MG World

The 1998 Torrey Pines Concours d’ Elegance
by Doug Pulver

Photo by Douglas S. PulverThe 1998 Torrey Pines Concours d’ Elegance began with an absolutely gorgeous cool clear day in San Diego. The honored marque was Alfa Romeo and many restored examples and some unrestored race cars were present on the green overlooking the Pacific Ocean. Among the notable cars were a 1931 rolls Royce powered by a 27 liter Merlin Aero (airplane) engine, a 1932 Tipo B P3 Alfa Romeo which had won the 1934 Monaco Grand Prix and 1935 Mille Miglia, and a factory 1958 Porsche RSK which in 1959 had won both the Targa Florio and Reims Formula II races.

Photo by Douglas S. PulverI spoke with a gentleman who had brought two pre-war Alfa Romeo coupes. While looking at his 1939 Alfa Romero 6C2500 Sport, I asked him if all pre-war Alfas were right-hand drive or were these cars made for England? Being partial to English cars, that’s something I noticed and found curious. His response was fun. According to this gentleman, all Italian cars until around 1954 were right-hand drive and no one knows for sure why. There are however, three theories:

1. European race tracks were run clockwise and, therefore, right- hand drive gave the driver the advantage of being on the inside of the turn.

2. Italian roads were often mountainous and curvy, therefore, right-hand drive gave the driver the advantage of being able to see the edge of the road.

3. And finally, his favorite theory. By being on the right-hand side of the car, an Italian driver could drive up close to the curb and pinch the girls!

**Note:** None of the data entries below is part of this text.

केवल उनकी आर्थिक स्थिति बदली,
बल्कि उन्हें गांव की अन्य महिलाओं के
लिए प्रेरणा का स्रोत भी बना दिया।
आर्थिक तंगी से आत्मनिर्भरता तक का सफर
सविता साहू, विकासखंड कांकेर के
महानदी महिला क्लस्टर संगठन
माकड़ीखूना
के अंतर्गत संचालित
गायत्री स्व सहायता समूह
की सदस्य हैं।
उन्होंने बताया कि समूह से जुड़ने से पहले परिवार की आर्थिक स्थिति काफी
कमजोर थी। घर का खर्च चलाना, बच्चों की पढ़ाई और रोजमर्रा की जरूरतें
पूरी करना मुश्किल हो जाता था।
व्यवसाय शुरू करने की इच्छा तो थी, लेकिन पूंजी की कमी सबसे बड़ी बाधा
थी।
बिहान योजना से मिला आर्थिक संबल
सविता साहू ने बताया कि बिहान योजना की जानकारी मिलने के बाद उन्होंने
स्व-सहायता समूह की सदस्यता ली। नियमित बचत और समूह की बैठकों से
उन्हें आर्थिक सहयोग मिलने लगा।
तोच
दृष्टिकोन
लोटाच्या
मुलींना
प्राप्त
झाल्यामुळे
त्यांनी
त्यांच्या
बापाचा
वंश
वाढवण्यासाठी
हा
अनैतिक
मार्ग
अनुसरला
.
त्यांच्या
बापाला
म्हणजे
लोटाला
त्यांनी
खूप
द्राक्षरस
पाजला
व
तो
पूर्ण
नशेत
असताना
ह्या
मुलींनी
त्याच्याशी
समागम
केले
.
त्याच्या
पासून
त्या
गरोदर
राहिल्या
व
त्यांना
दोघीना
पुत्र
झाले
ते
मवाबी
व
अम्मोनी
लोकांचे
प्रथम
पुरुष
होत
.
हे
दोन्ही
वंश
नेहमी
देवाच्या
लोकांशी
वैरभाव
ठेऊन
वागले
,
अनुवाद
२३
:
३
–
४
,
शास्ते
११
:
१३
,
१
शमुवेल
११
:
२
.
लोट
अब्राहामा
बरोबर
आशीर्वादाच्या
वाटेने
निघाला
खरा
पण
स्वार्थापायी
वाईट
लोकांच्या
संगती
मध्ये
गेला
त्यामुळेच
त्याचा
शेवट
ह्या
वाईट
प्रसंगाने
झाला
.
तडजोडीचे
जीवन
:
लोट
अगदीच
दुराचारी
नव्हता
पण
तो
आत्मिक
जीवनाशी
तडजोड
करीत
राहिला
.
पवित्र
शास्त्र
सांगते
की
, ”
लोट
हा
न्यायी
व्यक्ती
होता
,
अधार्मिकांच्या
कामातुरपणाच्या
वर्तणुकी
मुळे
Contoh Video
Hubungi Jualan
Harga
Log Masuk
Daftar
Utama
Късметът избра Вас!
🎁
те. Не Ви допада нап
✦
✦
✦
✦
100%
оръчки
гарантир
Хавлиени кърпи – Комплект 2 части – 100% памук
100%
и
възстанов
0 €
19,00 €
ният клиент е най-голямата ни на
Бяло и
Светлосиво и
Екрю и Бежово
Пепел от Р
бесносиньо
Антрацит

Photo by Douglas S. PulverAs another gentleman exited his 1965 Ferrari, I asked if he had been in the hill climb the day before. As I had worked Turn 1, I thought I recognized him. He said he ran both the Ferrari and a Porche and thought the "turns were too close together". I responded, "That’s funny, the Stanley Steamer driver thought the turns were too far apart!" He didn’t even smile,
so much for humor.

Photo by Douglas S. PulverI recognized the owner of the 1925 Rolls Royce Silver Ghost "Bullet Hole Car" as I had the pleasure of judging his car at the Deer Park Concours earlier this year. He invited my son to sit behind the wheel for a photo while he regaled onlookers with the story behind his car. It seems back in the 1930s during Prohibition, this car was owned by a Chicago socialite and her husband. He didn’t like going to speakeasies, so she would often go with a friend. One night when they approached the speakeasy, gunfire broke out. As the chauffeur turned the car, a stray bullet stuck the cowling just below the windshield. The woman was so distressed that when she got home, she told her husband they must fix the car right away. His response was, "No, my dear, we must leave the bullet hole as a reminder of your indiscretions". So even after a recent restoration, the 32 caliber bullet hole remains today for a wonderful story.

Photo by Douglas S. PulverWhile each of the cars was spectacular in its own right, the absolute show stopper in my mind was the 1921 Brockman Torpedo Body Rolls Royce Silver Ghost.


Photo by Douglas S. PulverThe sparkling copper body and engine bay were breathtaking beyond anything I have ever seen.

Although there were no MGs in sight, this wonderful event has become one of my favorites. This year, in addition to the Concours and Race Car classes, they included a group of Unrestored Antique Cars (for those who enjoy "original" as well as "perfect"). Go with a friend and before you leave ask, "If you could only choose one, which car would you like to take home?" That is a hard question to answer. I have always wanted a Rolls Royce, but now I find a right-hand drive Alfa strangely appealing.